Katharine and James take a very personal, hands-on approach to the business, even going so far as to drive around the Adelaide Hills to source fresh produce for each week’s bakes. Products are organic and biodynamic where possible, and you can get your caffeine fix from blends by another Central Market favourite, Caffe da Mitolo.

“We want everything to be earthy, wholesome, and a little bit different… Our main focus is everything being handmade; not having all those extra sugars and fillers and additives in there,” says Katharine.

Katharine was adamant that she wanted the space itself to be warm and welcoming, and more than just somewhere people ran past to grab a loaf of bread or a sausage roll.
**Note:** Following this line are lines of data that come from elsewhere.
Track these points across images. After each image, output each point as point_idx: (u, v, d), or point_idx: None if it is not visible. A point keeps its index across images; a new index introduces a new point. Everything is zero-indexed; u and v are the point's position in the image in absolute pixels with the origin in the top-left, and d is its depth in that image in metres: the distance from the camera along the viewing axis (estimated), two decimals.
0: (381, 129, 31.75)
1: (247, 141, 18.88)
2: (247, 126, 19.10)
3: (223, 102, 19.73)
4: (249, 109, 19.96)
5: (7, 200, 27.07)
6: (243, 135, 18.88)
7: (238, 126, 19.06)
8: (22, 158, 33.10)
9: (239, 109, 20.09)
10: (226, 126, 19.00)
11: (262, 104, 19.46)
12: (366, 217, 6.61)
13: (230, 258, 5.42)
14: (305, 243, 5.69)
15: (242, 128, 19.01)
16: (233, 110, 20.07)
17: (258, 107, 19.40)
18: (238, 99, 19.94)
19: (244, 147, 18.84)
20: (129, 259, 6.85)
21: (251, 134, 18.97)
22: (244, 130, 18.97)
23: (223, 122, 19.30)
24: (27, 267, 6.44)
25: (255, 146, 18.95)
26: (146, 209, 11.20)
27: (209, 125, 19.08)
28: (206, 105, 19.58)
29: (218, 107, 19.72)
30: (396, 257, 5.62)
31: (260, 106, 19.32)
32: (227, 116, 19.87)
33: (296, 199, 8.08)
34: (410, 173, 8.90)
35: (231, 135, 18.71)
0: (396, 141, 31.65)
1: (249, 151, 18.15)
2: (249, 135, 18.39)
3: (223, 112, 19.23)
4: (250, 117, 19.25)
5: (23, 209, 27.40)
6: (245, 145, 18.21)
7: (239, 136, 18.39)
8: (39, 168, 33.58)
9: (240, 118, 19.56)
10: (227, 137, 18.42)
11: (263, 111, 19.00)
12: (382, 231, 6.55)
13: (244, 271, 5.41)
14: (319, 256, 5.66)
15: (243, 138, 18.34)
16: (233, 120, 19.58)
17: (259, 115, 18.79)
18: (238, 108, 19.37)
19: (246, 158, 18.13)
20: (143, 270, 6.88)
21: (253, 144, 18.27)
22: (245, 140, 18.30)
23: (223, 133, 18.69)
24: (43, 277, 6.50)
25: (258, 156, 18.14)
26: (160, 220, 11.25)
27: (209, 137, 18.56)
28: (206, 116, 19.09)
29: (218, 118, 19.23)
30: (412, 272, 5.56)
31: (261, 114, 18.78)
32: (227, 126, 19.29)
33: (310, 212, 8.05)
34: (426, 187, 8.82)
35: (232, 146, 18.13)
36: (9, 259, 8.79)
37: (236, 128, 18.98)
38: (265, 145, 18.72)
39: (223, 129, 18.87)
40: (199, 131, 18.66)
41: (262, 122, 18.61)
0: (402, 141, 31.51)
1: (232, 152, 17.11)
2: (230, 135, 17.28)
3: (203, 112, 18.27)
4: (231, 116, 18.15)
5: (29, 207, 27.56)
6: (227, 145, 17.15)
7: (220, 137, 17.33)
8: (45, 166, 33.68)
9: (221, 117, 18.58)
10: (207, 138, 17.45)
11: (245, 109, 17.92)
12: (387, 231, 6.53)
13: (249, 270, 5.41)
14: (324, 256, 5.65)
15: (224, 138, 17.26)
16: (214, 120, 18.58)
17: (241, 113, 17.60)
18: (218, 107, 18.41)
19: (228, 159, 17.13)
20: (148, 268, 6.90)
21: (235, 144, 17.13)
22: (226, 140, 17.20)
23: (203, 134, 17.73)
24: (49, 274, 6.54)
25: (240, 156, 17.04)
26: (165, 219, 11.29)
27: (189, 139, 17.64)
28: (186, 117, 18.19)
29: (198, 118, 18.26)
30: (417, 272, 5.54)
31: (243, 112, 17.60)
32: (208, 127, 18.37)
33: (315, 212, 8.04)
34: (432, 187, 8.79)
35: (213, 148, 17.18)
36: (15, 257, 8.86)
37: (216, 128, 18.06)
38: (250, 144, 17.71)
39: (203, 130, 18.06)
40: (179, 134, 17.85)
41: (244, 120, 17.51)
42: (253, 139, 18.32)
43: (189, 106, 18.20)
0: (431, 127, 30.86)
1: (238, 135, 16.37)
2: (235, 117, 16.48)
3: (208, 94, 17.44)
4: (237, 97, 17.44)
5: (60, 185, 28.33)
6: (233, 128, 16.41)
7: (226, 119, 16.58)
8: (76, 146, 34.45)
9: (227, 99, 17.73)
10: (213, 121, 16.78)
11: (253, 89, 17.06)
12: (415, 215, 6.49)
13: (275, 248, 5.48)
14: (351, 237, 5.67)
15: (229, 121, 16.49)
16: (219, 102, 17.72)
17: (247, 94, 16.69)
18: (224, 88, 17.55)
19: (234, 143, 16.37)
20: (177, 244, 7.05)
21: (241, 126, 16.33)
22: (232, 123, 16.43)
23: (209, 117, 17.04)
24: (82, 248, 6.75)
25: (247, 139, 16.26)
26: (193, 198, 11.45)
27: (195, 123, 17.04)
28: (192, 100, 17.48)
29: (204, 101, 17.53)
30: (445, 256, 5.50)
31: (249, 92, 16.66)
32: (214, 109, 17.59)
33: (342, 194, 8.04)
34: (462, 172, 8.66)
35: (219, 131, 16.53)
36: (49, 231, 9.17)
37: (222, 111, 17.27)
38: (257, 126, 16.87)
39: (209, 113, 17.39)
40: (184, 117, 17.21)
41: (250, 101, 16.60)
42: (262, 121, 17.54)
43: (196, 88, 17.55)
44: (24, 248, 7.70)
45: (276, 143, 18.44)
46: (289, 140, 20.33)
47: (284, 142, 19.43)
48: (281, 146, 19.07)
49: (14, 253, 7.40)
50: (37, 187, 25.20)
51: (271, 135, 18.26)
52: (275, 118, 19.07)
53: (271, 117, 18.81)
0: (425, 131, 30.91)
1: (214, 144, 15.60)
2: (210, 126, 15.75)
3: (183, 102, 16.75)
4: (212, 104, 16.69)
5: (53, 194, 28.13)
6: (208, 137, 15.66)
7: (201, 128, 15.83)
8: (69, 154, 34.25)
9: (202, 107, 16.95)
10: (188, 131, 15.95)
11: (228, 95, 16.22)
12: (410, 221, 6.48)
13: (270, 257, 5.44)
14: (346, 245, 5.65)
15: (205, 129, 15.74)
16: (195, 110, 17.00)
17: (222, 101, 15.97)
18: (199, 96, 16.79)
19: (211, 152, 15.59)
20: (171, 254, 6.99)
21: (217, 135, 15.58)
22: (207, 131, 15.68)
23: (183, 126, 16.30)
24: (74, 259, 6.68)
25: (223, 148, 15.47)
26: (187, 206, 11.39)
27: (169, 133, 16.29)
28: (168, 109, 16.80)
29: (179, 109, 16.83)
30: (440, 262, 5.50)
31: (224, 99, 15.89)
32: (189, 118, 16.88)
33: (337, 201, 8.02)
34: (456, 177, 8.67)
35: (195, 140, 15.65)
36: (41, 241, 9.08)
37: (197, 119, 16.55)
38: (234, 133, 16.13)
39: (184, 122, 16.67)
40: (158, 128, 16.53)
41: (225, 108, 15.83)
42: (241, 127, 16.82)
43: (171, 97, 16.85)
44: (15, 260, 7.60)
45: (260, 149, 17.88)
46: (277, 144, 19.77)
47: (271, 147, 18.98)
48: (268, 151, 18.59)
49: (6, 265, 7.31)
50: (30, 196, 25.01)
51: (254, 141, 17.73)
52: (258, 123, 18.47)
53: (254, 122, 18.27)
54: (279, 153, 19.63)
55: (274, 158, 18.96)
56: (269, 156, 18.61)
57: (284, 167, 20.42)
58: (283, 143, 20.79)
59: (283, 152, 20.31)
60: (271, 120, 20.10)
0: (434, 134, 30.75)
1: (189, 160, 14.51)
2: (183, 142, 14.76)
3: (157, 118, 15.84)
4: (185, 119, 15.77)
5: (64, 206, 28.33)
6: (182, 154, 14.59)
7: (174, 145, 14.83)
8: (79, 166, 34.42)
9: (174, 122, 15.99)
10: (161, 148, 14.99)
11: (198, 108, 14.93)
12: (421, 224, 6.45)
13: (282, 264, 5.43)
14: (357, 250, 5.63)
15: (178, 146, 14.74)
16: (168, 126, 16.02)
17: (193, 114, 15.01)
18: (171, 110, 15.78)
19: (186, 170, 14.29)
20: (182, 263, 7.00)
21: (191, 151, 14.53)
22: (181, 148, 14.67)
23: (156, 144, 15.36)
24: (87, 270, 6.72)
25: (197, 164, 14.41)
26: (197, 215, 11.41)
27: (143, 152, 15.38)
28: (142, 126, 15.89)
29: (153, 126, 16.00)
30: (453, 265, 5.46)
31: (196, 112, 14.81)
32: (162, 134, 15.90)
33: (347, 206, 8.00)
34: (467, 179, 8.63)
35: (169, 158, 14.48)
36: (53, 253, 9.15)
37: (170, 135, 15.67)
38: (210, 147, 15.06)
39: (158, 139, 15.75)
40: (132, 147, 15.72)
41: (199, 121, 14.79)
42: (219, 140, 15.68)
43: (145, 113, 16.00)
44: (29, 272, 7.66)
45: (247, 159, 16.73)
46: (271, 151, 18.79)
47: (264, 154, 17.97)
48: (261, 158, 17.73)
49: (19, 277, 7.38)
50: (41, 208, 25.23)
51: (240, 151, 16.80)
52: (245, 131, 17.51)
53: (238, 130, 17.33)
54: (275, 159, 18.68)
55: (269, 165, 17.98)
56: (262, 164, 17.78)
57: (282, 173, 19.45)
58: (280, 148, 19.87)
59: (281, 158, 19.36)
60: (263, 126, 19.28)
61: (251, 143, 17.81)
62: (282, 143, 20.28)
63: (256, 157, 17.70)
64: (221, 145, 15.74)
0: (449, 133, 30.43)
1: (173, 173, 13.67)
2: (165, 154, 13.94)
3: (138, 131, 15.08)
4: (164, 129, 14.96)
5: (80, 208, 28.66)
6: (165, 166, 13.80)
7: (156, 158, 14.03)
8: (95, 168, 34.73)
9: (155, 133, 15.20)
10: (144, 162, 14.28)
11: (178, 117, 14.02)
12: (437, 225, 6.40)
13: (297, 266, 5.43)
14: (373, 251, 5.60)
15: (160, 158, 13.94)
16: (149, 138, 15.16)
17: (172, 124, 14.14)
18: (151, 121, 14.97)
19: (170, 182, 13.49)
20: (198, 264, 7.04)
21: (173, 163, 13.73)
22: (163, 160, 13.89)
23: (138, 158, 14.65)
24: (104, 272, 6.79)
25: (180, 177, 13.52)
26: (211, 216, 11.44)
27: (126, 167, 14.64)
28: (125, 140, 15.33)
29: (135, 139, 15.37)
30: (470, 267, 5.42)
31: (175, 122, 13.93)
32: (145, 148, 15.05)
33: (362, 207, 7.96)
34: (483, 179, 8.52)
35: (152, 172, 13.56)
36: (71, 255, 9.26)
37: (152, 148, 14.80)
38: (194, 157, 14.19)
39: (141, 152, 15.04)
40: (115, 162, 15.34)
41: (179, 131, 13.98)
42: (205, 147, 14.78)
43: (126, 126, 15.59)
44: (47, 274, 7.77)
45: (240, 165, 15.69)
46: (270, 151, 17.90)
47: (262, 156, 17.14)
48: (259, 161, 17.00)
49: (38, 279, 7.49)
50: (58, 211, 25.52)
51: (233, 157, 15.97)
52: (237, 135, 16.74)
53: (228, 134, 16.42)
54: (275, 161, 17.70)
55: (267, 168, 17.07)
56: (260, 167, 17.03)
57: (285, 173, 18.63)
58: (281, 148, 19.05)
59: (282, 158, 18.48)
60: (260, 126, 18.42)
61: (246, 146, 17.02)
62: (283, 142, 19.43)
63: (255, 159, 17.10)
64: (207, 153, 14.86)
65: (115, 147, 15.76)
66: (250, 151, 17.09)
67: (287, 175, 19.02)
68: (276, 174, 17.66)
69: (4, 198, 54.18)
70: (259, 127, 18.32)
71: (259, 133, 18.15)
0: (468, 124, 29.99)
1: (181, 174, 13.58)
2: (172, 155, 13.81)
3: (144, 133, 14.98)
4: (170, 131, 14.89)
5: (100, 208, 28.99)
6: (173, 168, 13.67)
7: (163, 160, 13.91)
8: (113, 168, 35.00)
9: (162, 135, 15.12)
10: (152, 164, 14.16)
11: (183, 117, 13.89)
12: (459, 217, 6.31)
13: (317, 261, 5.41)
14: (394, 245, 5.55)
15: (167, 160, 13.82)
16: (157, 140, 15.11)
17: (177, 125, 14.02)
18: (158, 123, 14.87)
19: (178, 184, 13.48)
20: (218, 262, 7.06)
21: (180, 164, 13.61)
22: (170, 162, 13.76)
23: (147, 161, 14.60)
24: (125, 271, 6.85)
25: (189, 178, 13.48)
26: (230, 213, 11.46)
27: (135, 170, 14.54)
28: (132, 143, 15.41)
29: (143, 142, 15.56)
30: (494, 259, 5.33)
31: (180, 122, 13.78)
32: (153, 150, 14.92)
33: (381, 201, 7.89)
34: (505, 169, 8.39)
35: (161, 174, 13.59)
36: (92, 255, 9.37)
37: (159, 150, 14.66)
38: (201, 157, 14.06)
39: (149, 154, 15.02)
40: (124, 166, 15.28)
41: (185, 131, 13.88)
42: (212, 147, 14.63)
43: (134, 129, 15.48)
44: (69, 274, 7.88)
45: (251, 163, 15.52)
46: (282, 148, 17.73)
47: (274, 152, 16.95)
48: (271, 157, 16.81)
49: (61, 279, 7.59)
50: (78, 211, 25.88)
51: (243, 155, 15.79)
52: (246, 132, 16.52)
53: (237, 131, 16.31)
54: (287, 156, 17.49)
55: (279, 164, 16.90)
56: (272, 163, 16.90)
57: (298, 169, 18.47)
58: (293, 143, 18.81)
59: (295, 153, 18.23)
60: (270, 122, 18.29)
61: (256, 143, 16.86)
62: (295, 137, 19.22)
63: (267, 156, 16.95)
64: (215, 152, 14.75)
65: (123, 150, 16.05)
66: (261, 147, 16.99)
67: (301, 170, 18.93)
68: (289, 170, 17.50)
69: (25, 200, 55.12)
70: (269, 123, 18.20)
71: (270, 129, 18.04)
The pair are well on their way to achieving this with ample indoor and outdoor seating, a mini library and reading nook and a kids’ toy corner – an imperative with the couple’s young son pottering around and another baby soon to arrive. The morning that CityMag visited, a giant wreath of native flowers had just been delivered by Ponder Posy, and a wall inside the shop section is soon to be decorated by Katharine with traditional baking tools. The team is always on the lookout for local artists’ work to adorn the few remaining blank spaces.

“I started going to a lot of cafes in the Adelaide Hills and got a lot of my ideas from up there,” says Katharine. “The library gets used so much already. You can take a book with you, drop some off. It’s all about creating a community in here, a home away from home.”

James and Katharine say they feel humbled by the way local residents and fellow Duthy Street businesses alike have embraced them so enthusiastically but really, with bread this good and service this warm, it’s no wonder things are moving quickly for Nettle and Knead.